In Praise Of 3d6

I’ve never been a min-maxer. There’s nothing wrong with that style of play, but personally, I find it inherently less interesting than playing “sub-optimal” characters. In fact, I’m such a big fan of low ability scores that I’ve ported over a score generation method from 2e: Rolling a flat 3d6 for each score.

Philosophy around ability scores seems to have really changed since the TSR days.
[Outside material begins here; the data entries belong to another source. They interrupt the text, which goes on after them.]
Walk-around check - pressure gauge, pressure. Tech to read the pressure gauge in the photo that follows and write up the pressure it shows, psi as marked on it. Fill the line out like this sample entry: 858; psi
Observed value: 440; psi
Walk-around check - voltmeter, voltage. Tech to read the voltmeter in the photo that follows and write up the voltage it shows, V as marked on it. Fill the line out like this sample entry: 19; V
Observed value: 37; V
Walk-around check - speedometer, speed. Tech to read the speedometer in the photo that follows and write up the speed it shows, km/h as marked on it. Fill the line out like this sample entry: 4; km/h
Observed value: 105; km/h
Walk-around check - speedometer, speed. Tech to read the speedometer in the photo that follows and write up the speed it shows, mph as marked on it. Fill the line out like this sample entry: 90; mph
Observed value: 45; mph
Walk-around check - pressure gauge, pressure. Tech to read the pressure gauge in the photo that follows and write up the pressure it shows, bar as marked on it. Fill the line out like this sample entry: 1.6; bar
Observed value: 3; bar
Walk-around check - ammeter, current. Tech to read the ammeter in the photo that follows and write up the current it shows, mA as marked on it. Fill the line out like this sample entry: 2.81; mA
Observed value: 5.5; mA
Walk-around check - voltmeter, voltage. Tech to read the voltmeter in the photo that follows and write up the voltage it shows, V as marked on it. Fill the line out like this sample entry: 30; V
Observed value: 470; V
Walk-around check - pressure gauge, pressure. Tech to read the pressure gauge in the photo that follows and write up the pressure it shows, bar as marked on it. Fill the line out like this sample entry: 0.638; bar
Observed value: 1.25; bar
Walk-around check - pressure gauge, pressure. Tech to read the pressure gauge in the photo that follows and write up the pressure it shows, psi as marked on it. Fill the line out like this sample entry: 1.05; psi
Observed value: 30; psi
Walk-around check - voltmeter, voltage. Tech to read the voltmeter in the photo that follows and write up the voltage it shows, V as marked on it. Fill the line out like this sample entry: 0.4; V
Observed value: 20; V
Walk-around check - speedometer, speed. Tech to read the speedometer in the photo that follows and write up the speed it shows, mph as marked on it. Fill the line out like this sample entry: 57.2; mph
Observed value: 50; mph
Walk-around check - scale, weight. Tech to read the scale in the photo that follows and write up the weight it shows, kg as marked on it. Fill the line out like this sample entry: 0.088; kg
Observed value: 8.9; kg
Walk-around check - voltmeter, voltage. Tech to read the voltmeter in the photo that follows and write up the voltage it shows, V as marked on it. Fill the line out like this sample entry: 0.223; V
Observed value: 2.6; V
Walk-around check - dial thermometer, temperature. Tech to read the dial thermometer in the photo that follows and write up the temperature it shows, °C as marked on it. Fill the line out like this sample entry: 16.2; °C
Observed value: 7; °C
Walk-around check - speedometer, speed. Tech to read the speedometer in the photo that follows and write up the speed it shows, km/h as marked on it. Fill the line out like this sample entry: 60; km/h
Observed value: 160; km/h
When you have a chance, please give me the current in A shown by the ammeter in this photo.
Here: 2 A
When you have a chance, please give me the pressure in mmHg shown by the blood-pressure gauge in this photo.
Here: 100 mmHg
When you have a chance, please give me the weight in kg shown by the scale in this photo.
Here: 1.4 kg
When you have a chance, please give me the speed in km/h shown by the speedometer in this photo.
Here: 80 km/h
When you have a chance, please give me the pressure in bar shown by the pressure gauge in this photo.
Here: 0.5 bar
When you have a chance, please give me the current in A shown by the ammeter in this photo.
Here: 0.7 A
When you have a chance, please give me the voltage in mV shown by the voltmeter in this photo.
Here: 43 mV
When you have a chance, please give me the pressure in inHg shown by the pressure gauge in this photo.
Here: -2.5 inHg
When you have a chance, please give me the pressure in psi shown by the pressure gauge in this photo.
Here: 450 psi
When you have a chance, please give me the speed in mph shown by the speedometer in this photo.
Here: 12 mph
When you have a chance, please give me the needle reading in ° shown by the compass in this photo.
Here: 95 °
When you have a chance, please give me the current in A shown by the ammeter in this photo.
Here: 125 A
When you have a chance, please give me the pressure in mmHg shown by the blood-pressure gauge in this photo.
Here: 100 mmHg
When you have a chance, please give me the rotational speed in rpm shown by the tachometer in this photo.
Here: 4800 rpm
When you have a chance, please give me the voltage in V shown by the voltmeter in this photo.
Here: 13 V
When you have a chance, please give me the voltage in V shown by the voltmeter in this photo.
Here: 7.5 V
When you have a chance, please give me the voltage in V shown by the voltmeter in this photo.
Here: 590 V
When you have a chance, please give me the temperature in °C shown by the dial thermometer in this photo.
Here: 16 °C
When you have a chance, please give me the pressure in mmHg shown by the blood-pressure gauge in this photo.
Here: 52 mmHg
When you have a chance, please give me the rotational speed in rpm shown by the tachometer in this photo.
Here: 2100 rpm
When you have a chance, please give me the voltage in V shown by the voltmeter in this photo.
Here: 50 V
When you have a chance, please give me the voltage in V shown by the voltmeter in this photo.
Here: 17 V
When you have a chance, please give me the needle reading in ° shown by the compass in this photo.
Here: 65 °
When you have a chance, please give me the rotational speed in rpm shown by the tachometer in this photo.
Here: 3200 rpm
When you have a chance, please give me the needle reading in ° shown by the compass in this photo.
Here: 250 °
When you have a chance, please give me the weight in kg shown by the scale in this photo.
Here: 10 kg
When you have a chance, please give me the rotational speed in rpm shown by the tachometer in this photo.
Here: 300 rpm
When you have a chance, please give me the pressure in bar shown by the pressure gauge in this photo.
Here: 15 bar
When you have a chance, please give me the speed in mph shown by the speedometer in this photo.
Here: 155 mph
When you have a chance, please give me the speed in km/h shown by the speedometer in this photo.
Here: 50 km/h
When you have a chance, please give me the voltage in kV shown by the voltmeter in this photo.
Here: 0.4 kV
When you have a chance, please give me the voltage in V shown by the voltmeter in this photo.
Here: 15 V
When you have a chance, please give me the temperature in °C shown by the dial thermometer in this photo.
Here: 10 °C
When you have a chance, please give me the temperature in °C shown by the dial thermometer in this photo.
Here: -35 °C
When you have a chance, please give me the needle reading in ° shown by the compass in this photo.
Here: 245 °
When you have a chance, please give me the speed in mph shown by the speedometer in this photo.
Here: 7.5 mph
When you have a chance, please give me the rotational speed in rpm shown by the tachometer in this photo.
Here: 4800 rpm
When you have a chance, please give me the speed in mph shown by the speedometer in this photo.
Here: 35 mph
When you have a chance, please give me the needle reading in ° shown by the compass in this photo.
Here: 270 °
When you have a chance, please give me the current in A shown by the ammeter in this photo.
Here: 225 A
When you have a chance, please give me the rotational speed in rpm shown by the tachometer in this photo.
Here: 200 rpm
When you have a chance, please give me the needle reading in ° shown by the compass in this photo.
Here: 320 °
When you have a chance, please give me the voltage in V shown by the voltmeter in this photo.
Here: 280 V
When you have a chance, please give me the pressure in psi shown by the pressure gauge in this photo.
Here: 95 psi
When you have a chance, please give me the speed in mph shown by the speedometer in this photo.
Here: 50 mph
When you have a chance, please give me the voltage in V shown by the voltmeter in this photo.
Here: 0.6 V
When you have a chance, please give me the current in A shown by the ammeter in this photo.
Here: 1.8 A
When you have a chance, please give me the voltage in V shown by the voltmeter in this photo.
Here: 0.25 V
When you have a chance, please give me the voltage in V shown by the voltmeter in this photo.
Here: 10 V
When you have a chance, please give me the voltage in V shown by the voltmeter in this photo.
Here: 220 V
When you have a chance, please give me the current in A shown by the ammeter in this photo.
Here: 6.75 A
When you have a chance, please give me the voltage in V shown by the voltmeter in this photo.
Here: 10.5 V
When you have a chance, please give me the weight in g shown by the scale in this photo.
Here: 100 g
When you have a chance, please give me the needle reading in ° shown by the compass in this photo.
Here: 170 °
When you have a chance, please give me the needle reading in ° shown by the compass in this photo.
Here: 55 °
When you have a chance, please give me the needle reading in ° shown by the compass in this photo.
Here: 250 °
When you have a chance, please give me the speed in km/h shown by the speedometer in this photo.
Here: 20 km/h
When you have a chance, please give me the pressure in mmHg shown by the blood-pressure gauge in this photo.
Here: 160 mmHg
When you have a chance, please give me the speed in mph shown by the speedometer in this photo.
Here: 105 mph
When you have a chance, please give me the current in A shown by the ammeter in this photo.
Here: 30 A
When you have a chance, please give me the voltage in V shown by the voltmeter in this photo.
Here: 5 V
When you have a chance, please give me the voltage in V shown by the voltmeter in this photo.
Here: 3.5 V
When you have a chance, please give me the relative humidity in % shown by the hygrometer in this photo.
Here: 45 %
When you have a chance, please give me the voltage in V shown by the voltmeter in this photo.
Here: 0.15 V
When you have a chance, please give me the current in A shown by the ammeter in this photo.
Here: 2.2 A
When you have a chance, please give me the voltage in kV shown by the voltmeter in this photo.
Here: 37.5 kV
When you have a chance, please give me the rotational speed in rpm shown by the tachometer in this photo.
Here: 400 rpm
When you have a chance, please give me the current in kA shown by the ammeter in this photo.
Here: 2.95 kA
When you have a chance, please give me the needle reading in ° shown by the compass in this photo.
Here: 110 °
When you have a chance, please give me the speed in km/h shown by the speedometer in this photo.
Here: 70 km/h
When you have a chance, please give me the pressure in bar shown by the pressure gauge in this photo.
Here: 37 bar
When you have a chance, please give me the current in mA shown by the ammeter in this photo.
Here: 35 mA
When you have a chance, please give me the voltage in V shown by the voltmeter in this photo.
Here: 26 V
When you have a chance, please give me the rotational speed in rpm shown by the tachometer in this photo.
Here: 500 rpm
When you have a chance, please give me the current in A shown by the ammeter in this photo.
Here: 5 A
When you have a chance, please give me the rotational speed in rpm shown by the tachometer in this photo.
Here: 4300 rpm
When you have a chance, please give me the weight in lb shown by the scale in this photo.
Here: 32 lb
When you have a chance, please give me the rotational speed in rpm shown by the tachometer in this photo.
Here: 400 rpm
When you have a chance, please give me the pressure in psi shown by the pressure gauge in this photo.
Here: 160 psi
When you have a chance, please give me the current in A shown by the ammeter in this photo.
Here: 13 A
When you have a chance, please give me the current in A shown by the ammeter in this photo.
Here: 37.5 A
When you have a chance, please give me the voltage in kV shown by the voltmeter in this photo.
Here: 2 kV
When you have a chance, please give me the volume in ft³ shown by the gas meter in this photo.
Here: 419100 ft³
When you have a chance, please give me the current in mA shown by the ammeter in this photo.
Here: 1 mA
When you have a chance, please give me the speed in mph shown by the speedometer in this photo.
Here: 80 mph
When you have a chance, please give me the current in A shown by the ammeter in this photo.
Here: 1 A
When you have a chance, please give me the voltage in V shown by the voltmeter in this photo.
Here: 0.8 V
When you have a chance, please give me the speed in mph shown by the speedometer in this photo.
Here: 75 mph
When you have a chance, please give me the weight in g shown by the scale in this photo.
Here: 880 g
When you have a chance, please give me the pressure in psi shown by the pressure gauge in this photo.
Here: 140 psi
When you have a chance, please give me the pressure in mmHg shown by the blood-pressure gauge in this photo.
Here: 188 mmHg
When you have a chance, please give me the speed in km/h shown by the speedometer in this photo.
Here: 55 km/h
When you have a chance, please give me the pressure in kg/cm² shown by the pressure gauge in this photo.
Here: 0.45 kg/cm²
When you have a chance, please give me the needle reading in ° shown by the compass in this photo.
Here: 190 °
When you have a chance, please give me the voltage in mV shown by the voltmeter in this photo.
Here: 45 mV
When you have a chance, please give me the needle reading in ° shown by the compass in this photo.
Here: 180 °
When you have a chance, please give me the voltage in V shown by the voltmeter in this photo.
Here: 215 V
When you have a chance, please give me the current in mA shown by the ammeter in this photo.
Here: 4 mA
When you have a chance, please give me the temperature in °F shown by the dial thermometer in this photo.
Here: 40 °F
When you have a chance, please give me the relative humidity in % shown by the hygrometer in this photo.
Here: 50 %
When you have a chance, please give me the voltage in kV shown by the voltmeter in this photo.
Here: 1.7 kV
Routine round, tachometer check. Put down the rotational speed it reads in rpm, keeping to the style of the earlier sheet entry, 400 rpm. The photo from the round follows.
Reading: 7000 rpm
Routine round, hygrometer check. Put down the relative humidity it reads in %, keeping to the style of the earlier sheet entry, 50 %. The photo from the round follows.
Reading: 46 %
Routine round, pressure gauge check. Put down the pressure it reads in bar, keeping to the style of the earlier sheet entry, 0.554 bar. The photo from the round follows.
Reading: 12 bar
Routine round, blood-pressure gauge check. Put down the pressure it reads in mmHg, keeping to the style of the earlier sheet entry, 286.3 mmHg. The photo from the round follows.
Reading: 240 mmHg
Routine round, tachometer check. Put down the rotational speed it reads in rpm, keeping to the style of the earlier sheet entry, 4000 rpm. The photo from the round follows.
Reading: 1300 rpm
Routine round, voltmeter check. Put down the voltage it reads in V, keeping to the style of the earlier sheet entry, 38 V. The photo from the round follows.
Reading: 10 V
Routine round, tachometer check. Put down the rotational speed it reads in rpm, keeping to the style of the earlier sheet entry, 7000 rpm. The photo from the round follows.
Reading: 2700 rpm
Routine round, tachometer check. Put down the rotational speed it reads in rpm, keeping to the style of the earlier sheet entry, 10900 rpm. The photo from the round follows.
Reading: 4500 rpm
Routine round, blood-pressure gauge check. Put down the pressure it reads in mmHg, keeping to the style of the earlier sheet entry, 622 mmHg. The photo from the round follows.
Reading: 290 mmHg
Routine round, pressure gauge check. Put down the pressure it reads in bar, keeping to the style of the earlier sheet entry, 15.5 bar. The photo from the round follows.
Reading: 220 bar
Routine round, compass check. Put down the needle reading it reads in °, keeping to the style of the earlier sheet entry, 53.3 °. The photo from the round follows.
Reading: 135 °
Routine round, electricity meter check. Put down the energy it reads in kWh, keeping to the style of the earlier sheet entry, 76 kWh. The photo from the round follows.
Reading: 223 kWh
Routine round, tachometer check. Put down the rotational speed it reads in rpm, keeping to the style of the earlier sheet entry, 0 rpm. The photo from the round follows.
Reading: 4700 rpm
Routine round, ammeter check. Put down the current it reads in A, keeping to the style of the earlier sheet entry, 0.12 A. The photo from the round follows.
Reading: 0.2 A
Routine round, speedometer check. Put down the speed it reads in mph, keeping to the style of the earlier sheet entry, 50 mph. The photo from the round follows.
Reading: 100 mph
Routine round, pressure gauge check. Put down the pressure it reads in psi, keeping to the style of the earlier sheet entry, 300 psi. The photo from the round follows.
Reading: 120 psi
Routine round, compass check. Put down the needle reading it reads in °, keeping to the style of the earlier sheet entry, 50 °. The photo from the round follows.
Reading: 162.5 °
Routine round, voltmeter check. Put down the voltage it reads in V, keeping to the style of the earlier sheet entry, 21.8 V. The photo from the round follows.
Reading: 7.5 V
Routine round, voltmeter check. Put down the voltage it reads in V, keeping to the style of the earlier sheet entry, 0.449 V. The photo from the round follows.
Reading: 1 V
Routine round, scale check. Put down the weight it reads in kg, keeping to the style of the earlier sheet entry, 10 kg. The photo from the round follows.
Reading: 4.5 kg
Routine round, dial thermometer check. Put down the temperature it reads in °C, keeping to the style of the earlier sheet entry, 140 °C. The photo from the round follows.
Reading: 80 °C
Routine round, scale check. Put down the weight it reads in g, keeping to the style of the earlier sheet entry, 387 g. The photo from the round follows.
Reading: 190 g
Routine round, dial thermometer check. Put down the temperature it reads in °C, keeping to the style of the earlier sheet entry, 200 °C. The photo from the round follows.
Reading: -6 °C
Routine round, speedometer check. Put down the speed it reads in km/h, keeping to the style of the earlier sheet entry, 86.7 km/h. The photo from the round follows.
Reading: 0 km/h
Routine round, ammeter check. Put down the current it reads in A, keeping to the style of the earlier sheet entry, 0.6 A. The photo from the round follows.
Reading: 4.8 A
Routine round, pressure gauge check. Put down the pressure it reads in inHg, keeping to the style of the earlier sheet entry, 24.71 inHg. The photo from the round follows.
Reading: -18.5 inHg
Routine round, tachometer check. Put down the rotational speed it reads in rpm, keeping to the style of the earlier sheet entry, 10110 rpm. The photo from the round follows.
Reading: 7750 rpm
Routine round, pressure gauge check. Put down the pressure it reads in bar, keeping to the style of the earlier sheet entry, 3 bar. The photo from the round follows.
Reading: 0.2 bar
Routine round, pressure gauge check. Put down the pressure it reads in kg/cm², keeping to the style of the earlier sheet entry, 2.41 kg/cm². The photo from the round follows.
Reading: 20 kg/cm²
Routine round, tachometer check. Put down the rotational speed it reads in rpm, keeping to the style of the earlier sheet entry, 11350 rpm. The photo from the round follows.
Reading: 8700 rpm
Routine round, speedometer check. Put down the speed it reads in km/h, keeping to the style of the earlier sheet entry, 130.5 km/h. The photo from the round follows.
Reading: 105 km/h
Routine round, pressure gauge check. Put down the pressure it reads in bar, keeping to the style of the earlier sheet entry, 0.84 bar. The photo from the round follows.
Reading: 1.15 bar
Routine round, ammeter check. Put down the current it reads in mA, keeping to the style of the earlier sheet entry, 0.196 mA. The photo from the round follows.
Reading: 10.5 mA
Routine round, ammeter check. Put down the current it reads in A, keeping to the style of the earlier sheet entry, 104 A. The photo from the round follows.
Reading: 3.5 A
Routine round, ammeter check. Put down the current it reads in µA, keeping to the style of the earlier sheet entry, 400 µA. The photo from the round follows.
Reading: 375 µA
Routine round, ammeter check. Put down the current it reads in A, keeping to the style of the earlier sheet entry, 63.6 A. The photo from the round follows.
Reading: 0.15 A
The Second Edition PHB introduces the idea like so:

Suppose you decide to name your character “Rath” and you rolled the following ability scores for him:

Strength 8
Dexterity 14
Constitution 13
Intelligence 13
Wisdom 7
Charisma 6

Rath has strengths and weaknesses, but it is up to you to interpret what those numbers mean.

An 8, a 7, and a 6?! With nothing higher than a 14?! It’s hard to imagine a player being happy with that spread today.

But it’s also hard to imagine that even happening, it’s so statistically unlikely. By Third Edition, “Roll 4d6, drop the lowest” had become the standard method for generating ability scores. This method is most likely to produce scores of 12 and 13, with every character having a decent shot of rolling at least one 15 or 16. Scores lower than 8 are practically impossible.

But on top of this, your ability scores are only going to go up from here — some of them as soon as right now! Racial ability score penalties are no longer a thing (unless you’re the rare player creating a kobold character, or the like), and you get an ASI every four levels. Low ability scores are simply not a threat in D&D 5e.

So why does it matter? Well, the 2e PHB continues in that same chapter:

Obviously, Rath’s ability scores (often called “stats”) are not the greatest in the world. Yet it is possible to turn these “disappointing” stats into a character who is both interesting and fun to play.  Too often players become obsessed with “good” stats. These players immediately give up on a character if he doesn’t have a majority of above-average scores. There are even those who feel a character is hopeless if he does not have at least one ability score of 17 or higher! Needless to say, these players would never consider playing a character with an ability score of 6 or 7.

In truth, Rath’s survivability has a lot less to do with his ability scores than with your desire to role-play him. If you give up on him, of course he won’t survive!

This is every bit as true today as it was in 1983. It’s sort of the player’s corollary to Tucker’s Kobolds — if you play smart, you won’t be hampered by a few weaknesses.

Furthermore, as Zee Bashew points out in this great video, this game is a group activity! If your rogue has an Int score of 6, that gives your party’s wizard an opportunity to shine outside of merely casting fireball yet again.

I had my current group roll 3d6 for their ability scores when we started out. I lucked out, because they were all game for it without any convincing on my part. They’re currently around level 4, and you know what? There are already a couple characters whose primary stat has hit 18. But everyone also has an Achilles heel, and that’s allowed for some more fun moments than if every score were an 11. Facing off against aberrations, for instance, the characters who dumped their Wisdom score are more likely to be afflicted with fear, so the party’s druid really needs to step up his game.

If you want to get even more hardcore with it, I think it can be fun to insist that your first ability score roll is your Strength score, your second roll is Dex, etc. It’s a pretty fun way to organically see who your character will be, rather than arriving at Session Zero with a preconceived notion of who you’ll be playing. But hey, only one radically resurrected old-school idea for today.